Modernizing expungement law in Wisconsin

Modernizing expungement law in Wisconsin

September 26, 2019

Written in partnership with Milwaukee Metropolitan Association of Commerce, United Way of Greater Milwaukee & Waukesha County, and Waukesha County Business Alliance

How do you measure the power of a job? For many, it’s measured in dollars and cents—money needed to pay for everyday expenses like housing, food, education and insurance.

For others, the power of a job goes much further than money. It’s about value and worth. It’s about confidence, empowerment and living with a purpose.

And society functions best when people who can work, work. When we all have a sense of purpose and contribute to moving our society forward, we make the most progress.

But despite the low unemployment rate and thousands of open jobs in southeast Wisconsin alone, there are barriers to employment that exist today and prohibit individuals from obtaining jobs.

In Wisconsin, nearly 1.4 million adults have a criminal record, including 42% of Milwaukee’s job seekers. Ex-offenders often experience “collateral consequences” that haunt them well after they have paid their debt to society. Many vocational licenses cannot be obtained by individuals with criminal records, yet those vocations are often the jobs for which ex-offenders are most qualified. Additionally, it’s much harder for ex-offenders to get home loans, go to college or join the military.

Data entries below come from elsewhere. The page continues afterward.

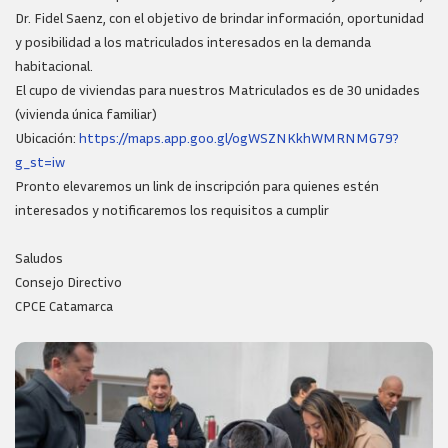
Dr. Fidel Saenz, con el objetivo de brindar información, oportunidad
y posibilidad a los matriculados interesados en la demanda
habitacional.
El cupo de viviendas para nuestros Matriculados es de 30 unidades
(vivienda única familiar)
Ubicación:
https://maps.app.goo.gl/ogWSZNKkhWMRNMG79?
g_st=iw
Pronto elevaremos un link de inscripción para quienes estén
interesados y notificaremos los requisitos a cumplir
Saludos
Consejo Directivo
CPCE Catamarca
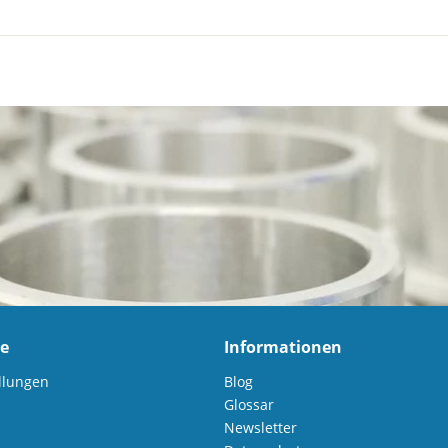
ce
Informationen
llungen
Blog
Glossar
Newsletter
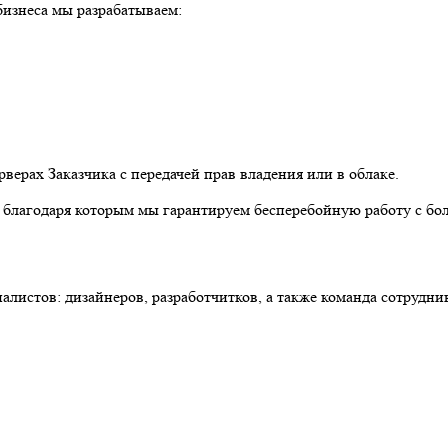
бизнеса мы разрабатываем:
рах Заказчика с передачей прав владения или в облаке.
 благодаря которым мы гарантируем бесперебойную работу с б
алистов: дизайнеров, разработчитков, а также команда сотрудн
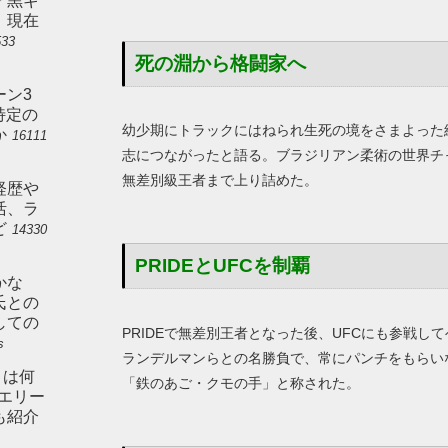
ン「黒ギ
。現在
533
死の淵から格闘家へ
ーン3
特定の
幼少期にトラックにはねられ生死の境をさまよった
か
16111
志につながったと語る。ブラジリアン柔術の世界チャ
無差別級王者まで上り詰めた。
経歴や
活、ラ
ど
14330
PRIDEとUFCを制覇
かな
氏との
しての
PRIDEで無差別王者となった後、UFCにも参戦
s
ランデルマンらとの名勝負で、常にパンチをもらい
とは何
「鉄のあご・クモの手」と称された。
やエリー
も紹介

Without access to these building blocks of financial independence and stability, they become stuck in a cycle of recidivism and dependence on public assistance.

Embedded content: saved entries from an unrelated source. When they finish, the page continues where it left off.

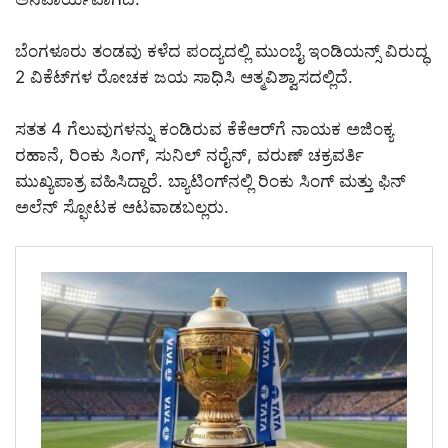
ಬೆಂಗಳೂರು ತಂಡವು ಕಳೆದ ಪಂದ್ಯದಲ್ಲಿ ಮುಂಬೈ ಇಂಡಿಯನ್ಸ್ ವಿರುದ್ಧ
2 ವಿಕೆಟ್‌ಗಳ ರೋಚಕ ಜಯ ಸಾಧಿಸಿ ಆತ್ಮವಿಶ್ವಾಸದಲ್ಲಿದೆ.
ಸತತ 4 ಗೆಲುವುಗಳನ್ನು ಕಂಡಿರುವ ಕೆಕೆಆರ್‌ಗೆ ನಾಯಕ ಅಜಿಂಕ್ಯ
ರಹಾನೆ, ರಿಂಕು ಸಿಂಗ್, ಸುನಿಲ್ ನರೈನ್, ವರುಣ್ ಚಕ್ರವರ್ತಿ
ಮುಖ್ಯಪಾತ್ರ ವಹಿಸಿದ್ದಾರೆ. ಬ್ಯಾಟಿಂಗ್‌ನಲ್ಲಿ ರಿಂಕು ಸಿಂಗ್ ಮತ್ತು ಫಿನ್
ಅಲೆನ್ ಸ್ಫೋಟಕ ಆಟವಾಡಬಲ್ಲರು.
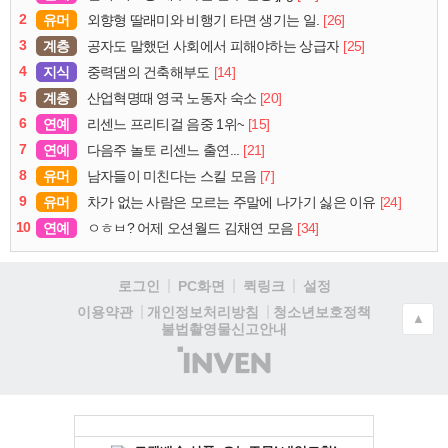
2
유머
[26]
외향형 딸래미와 비행기 타면 생기는 일.
3
계층
[25]
공자도 말했던 사회에서 피해야하는 상급자
4
지식
[14]
중력댐의 건축해부도
5
계층
[20]
산업혁명때 영국 노동자 숙소
6
연예
[15]
리센느 프리티걸 음중 1위~
7
연예
[21]
다음주 놀토 리센느 출연...
8
유머
[7]
남자들이 미친다는 스킬 모음
9
유머
[24]
차가 없는 사람은 모르는 주말에 나가기 싫은 이유
10
연예
[34]
ㅇㅎㅂ? 어제 오션월드 김채연 모음
로그인
PC화면
퀵링크
설정
청소년보호정책
이용약관
개인정보처리방침
▲
불법촬영물신고안내
(주)
인
벤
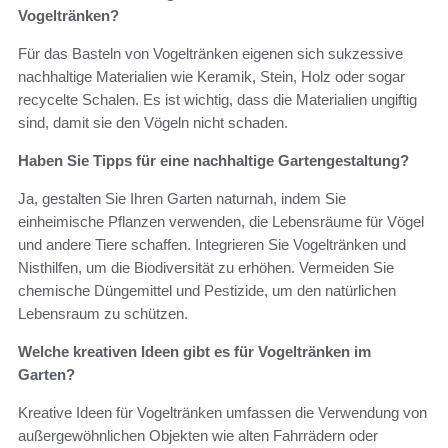
Vogeltränken?
Für das Basteln von Vogeltränken eigenen sich sukzessive
nachhaltige Materialien wie Keramik, Stein, Holz oder sogar
recycelte Schalen. Es ist wichtig, dass die Materialien ungiftig
sind, damit sie den Vögeln nicht schaden.
Haben Sie Tipps für eine nachhaltige Gartengestaltung?
Ja, gestalten Sie Ihren Garten naturnah, indem Sie
einheimische Pflanzen verwenden, die Lebensräume für Vögel
und andere Tiere schaffen. Integrieren Sie Vogeltränken und
Nisthilfen, um die Biodiversität zu erhöhen. Vermeiden Sie
chemische Düngemittel und Pestizide, um den natürlichen
Lebensraum zu schützen.
Welche kreativen Ideen gibt es für Vogeltränken im
Garten?
Kreative Ideen für Vogeltränken umfassen die Verwendung von
außergewöhnlichen Objekten wie alten Fahrrädern oder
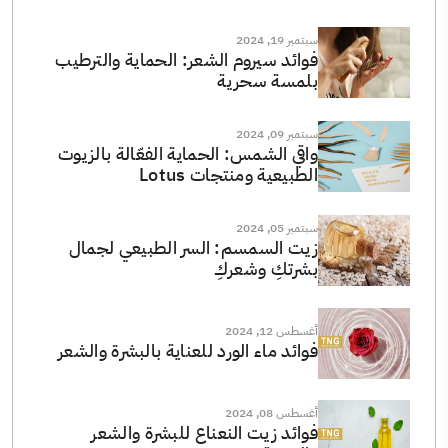
سبتمبر 19, 2024
فوائد سيروم الشعر: الحماية والترطيب
بلمسة سحرية
سبتمبر 09, 2024
واقي الشمس: الحماية الفعّالة بالزيوت
الطبيعية ومنتجات Lotus
سبتمبر 05, 2024
زيت السمسم: السر الطبيعي لجمال
بشرتكِ وشعركِ
أغسطس 12, 2024
فوائد ماء الورد للعناية بالبشرة والشعر
أغسطس 08, 2024
فوائد زيت النعناع للبشرة والشعر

According to the Federal Bureau of Prisons, ex-offenders who are employed are three to five times less likely to reoffend. And the pathway to employment after release can start with expungement.

Expungement means sealing a criminal record if the judge finds that the offender will benefit and society will not be harmed. Eligible criminal records are sealed from public access records, such as Wisconsin Circuit Court Access, which is used by many employers to screen potential employees. This gives non- violent offenders a fresh start after they’ve paid their debt to society.

Wisconsin is the only state in the nation that requires judges to determine expungement eligibility when somebody is sentenced, instead of when they are released. This is the only time that expungement is possible in Wisconsin.

Wisconsin is also one of a few states that limits expungement eligibility to offenses that occur before age 25.

Senators Alberta Darling and Fred Risser and Representatives David Steffen and Evan Goyke recently unveiled bipartisan legislation that provides pathways to employment for thousands of Wisconsinites through criminal justice reform. This legislation makes common-sense revisions to the court process for Wisconsin’s outdated expungement law and brings it in line with most of the country.

Your support of this bipartisan bill is directly connected to supporting the men and women of our community who are searching for meaningful employment, which benefits all of us. The fresh start expungement offers these individuals allows them to find purpose through employment, so we can all work together to create a prosperous community for ourselves, our families, our friends and our neighbors.